Stored records

++++

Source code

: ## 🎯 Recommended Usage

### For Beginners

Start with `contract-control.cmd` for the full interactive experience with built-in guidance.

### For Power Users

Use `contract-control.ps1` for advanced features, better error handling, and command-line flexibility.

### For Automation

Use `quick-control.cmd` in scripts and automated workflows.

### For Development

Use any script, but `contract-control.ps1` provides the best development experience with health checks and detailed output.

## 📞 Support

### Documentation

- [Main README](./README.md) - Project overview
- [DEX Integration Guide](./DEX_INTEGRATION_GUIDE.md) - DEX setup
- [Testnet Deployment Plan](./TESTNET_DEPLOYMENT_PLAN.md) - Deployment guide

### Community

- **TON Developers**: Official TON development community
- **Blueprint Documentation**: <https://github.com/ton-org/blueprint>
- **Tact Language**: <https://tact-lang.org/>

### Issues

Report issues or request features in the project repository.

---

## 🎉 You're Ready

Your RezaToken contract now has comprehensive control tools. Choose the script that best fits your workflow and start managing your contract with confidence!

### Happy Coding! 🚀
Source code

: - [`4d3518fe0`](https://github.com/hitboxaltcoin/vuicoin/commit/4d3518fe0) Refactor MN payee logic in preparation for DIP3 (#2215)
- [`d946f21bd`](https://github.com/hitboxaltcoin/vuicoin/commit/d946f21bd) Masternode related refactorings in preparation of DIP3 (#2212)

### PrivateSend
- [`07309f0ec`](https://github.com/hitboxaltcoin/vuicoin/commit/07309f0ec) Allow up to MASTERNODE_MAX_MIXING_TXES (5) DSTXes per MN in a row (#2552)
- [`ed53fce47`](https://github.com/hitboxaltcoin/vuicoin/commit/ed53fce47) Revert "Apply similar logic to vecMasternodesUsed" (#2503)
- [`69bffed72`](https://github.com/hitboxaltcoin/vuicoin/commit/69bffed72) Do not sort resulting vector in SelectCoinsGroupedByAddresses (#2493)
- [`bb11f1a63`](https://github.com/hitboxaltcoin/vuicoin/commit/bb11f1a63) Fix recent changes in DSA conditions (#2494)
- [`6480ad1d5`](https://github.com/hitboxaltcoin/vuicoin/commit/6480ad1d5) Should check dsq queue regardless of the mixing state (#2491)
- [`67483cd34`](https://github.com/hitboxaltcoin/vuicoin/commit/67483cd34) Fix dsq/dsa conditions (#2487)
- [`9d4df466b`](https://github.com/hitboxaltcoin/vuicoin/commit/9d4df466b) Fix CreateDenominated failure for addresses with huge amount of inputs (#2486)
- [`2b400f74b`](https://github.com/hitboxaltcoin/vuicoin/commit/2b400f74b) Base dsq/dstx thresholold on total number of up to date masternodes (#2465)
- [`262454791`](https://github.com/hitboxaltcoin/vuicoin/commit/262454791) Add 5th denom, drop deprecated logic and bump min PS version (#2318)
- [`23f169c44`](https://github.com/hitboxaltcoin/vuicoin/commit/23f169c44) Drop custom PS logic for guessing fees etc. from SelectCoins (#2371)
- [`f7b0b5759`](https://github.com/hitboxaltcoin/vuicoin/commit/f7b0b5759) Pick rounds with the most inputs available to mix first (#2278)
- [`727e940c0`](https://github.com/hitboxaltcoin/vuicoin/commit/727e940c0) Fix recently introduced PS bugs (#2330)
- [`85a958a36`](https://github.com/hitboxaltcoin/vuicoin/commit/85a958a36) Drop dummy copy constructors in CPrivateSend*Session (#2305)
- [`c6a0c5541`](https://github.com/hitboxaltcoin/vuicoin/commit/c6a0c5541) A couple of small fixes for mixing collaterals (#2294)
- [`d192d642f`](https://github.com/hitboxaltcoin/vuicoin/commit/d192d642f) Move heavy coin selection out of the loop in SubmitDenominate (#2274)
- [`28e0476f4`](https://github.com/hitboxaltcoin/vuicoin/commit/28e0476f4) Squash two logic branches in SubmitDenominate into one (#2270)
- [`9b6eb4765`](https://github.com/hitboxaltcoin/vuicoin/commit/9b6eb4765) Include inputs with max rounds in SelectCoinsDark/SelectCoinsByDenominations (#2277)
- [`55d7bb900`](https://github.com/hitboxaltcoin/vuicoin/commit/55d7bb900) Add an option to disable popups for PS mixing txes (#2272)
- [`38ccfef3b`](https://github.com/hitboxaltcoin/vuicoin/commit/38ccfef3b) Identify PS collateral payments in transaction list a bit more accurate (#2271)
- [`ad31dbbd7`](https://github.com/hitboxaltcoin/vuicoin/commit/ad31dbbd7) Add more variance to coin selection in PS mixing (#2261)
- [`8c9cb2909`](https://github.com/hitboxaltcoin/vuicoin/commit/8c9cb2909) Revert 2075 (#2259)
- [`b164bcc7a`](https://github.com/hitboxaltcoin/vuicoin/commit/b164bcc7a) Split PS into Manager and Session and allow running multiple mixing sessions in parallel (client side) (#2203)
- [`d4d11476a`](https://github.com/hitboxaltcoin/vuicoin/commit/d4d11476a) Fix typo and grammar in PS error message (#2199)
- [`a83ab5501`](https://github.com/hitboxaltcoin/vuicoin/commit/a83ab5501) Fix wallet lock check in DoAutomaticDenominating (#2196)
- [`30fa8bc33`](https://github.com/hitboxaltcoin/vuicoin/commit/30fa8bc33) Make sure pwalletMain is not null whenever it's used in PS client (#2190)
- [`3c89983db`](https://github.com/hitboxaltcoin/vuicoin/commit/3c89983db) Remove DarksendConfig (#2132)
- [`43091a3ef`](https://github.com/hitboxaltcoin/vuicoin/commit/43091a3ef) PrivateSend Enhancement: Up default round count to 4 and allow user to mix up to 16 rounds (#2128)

++++

■ **Problem to solve**:
Reproduce the lines of the entries above from the one with "### PrivateSend" to the one with "mixing state (#2491)", both included, exactly and without any other line.

■ **Answer box**:
### PrivateSend
- [`07309f0ec`](https://github.com/hitboxaltcoin/vuicoin/commit/07309f0ec) Allow up to MASTERNODE_MAX_MIXING_TXES (5) DSTXes per MN in a row (#2552)
- [`ed53fce47`](https://github.com/hitboxaltcoin/vuicoin/commit/ed53fce47) Revert "Apply similar logic to vecMasternodesUsed" (#2503)
- [`69bffed72`](https://github.com/hitboxaltcoin/vuicoin/commit/69bffed72) Do not sort resulting vector in SelectCoinsGroupedByAddresses (#2493)
- [`bb11f1a63`](https://github.com/hitboxaltcoin/vuicoin/commit/bb11f1a63) Fix recent changes in DSA conditions (#2494)
- [`6480ad1d5`](https://github.com/hitboxaltcoin/vuicoin/commit/6480ad1d5) Should check dsq queue regardless of the mixing state (#2491)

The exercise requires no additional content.